Wednesday, February 10, 2010

Album Review: Sonic Youth – Murray Street


This 2002 Sonic Youth album was a return to form as far as I was concerned. It’s very definitely a more mature Sonic Youth, perhaps due to the presence of Jim O’Rourke, who had joined the band for this album.

There are only seven songs on this album but the first 3 (all sung by Thurston Moore) are damn near perfect. Empty Page is probably the poppiest one here, which starts with a fairly unadorned clean-sounding guitar in the verses before leading into a slightly heavier chorus. The whole thing is quite concise and is over in just over four minutes. Although Sonic Youth were no slouches when it came to guitars before, they really excel themselves here. O’Rourke’s presence on bass frees up Kim Gordon to join Moore and Lee Ranaldo on guitar. Disconnection Notice is a slower, more complex track which unfolds slowly with a taut guitar line leading the track and the rest of the band joining in, driving the track on to a career high (and there are many for this band). What makes this track particularly enjoyable is that they threaten noise and feedback without delivering, which makes the track tense but thrilling.

Rain On Tin is like Television’s Marquee Moon updated for the 21st century. Guitars in the midsection of this song reach Verlaine-esque heights from about 02.40 on before returning to the structure of this song. The track is almost 8 minutes long but it doesn’t feel like it, thanks the superb musicianship displayed.

After this the album takes a bit of a dip.
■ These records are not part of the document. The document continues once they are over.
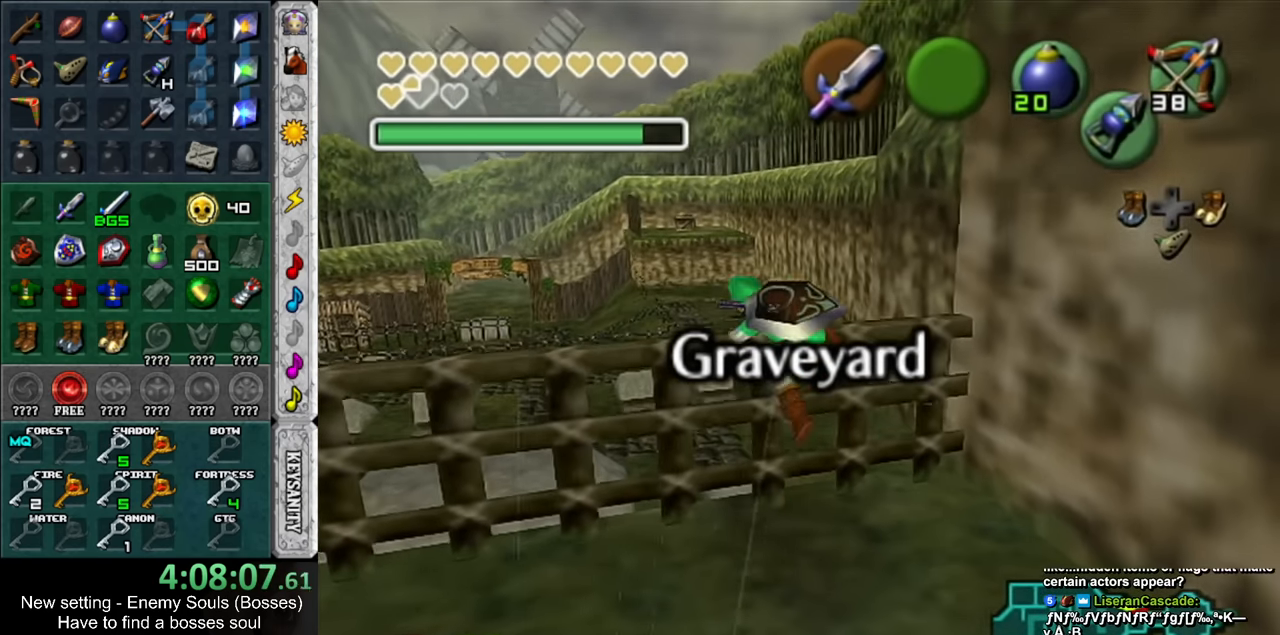
{"buttons": [], "left_stick": "up", "right_stick": "center", "events": []}
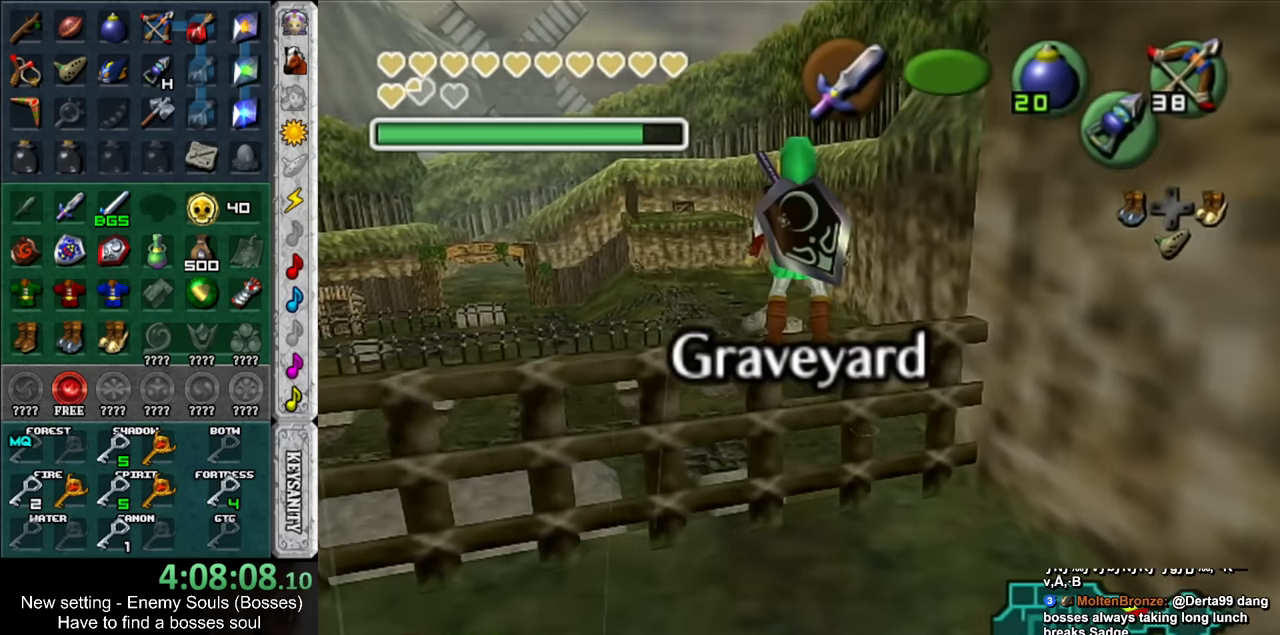
{"buttons": [], "left_stick": "up", "right_stick": "center", "events": []}
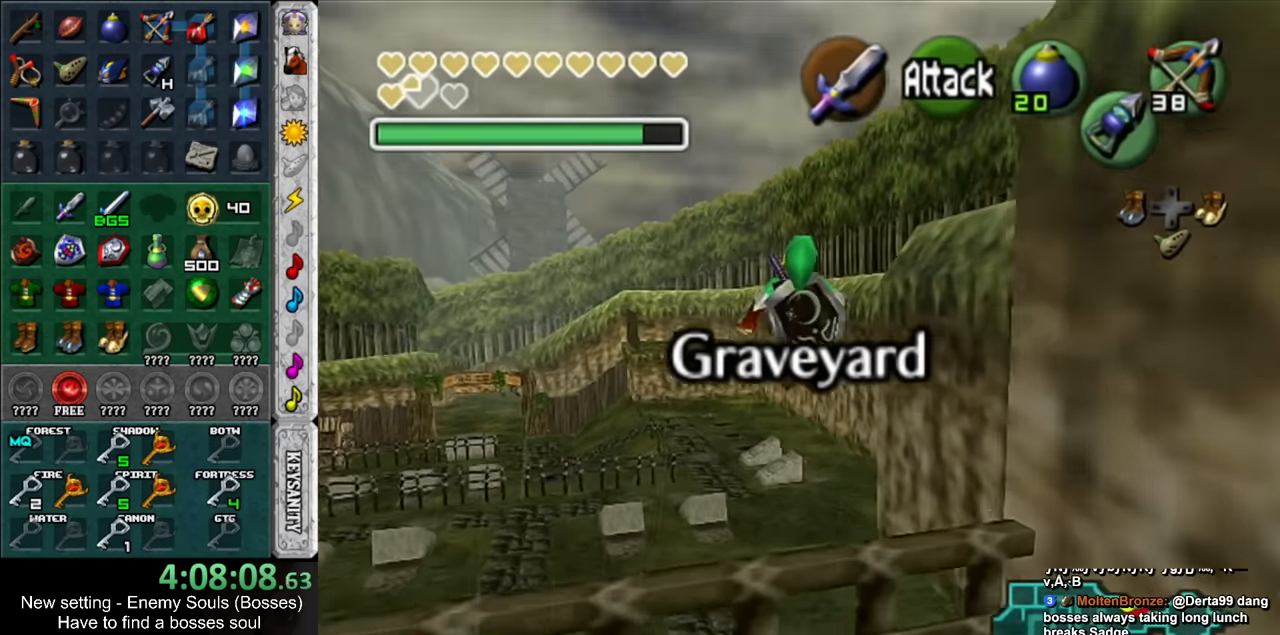
{"buttons": [], "left_stick": "up", "right_stick": "center", "events": []}
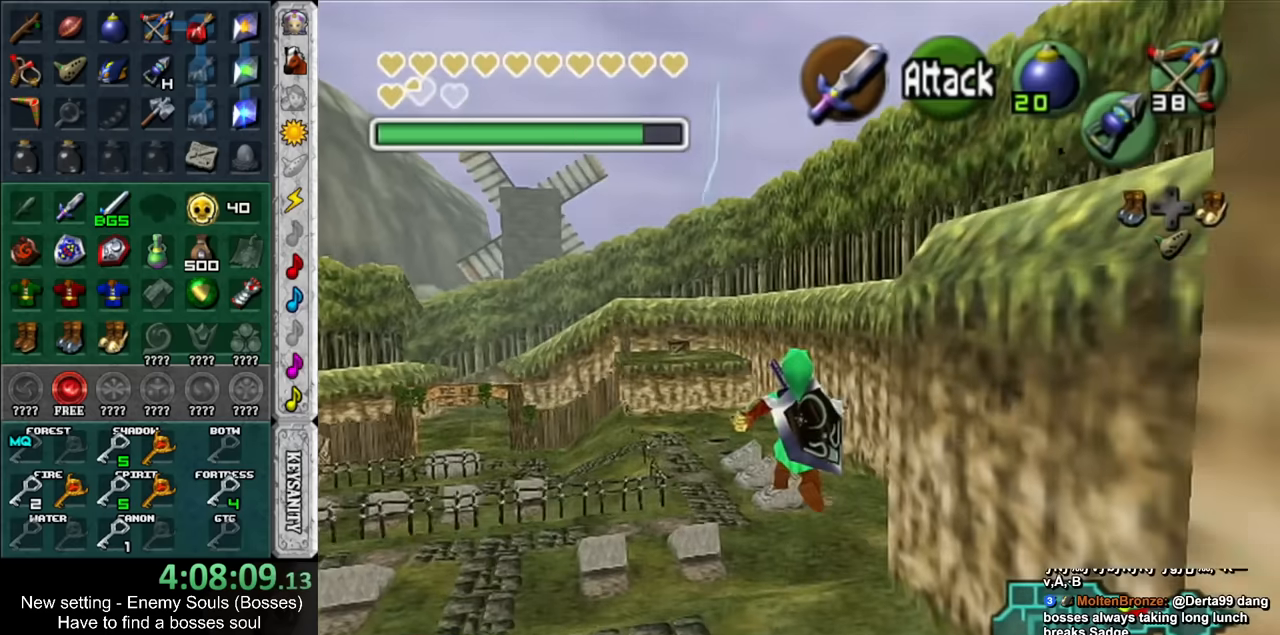
{"buttons": [], "left_stick": "up", "right_stick": "center", "events": []}
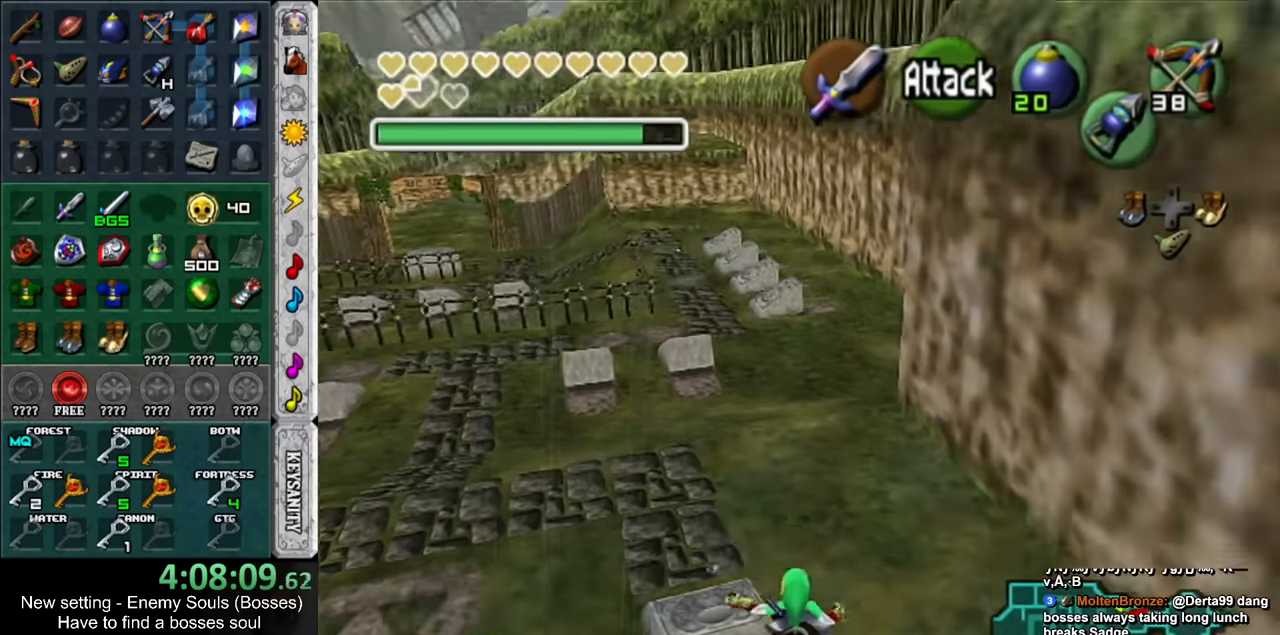
{"buttons": [], "left_stick": "up", "right_stick": "center", "events": []}
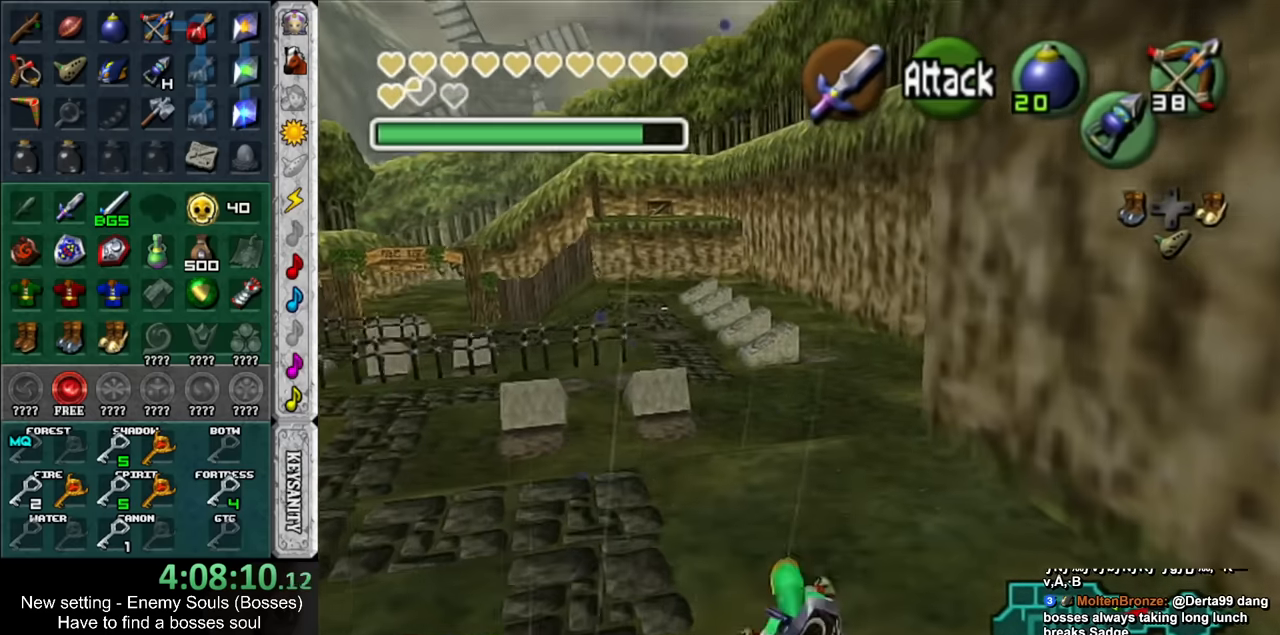
{"buttons": [], "left_stick": "up", "right_stick": "center", "events": []}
Karen Revisited, is a Ranaldo-sung track, which starts out fine, till we get to a tedious noise section in the middle, which is dragged out for the remainder of the 11 minute long track. Radical Adults Lick Godhead Style is a definite improvement, a bit more rockist with it’s Lou Reed references, before climaxing in a noise-fest at the end.

Kim Gordon gets to sing Plastic Sun, which is a typical Gordon shouty song, but she also gets to sing Sympathy for the Strawberry, a longer drawn out song, in a similar vein to last year’s Massage The History off The Eternal. For the first 3 songs alone, it’s worth checking out.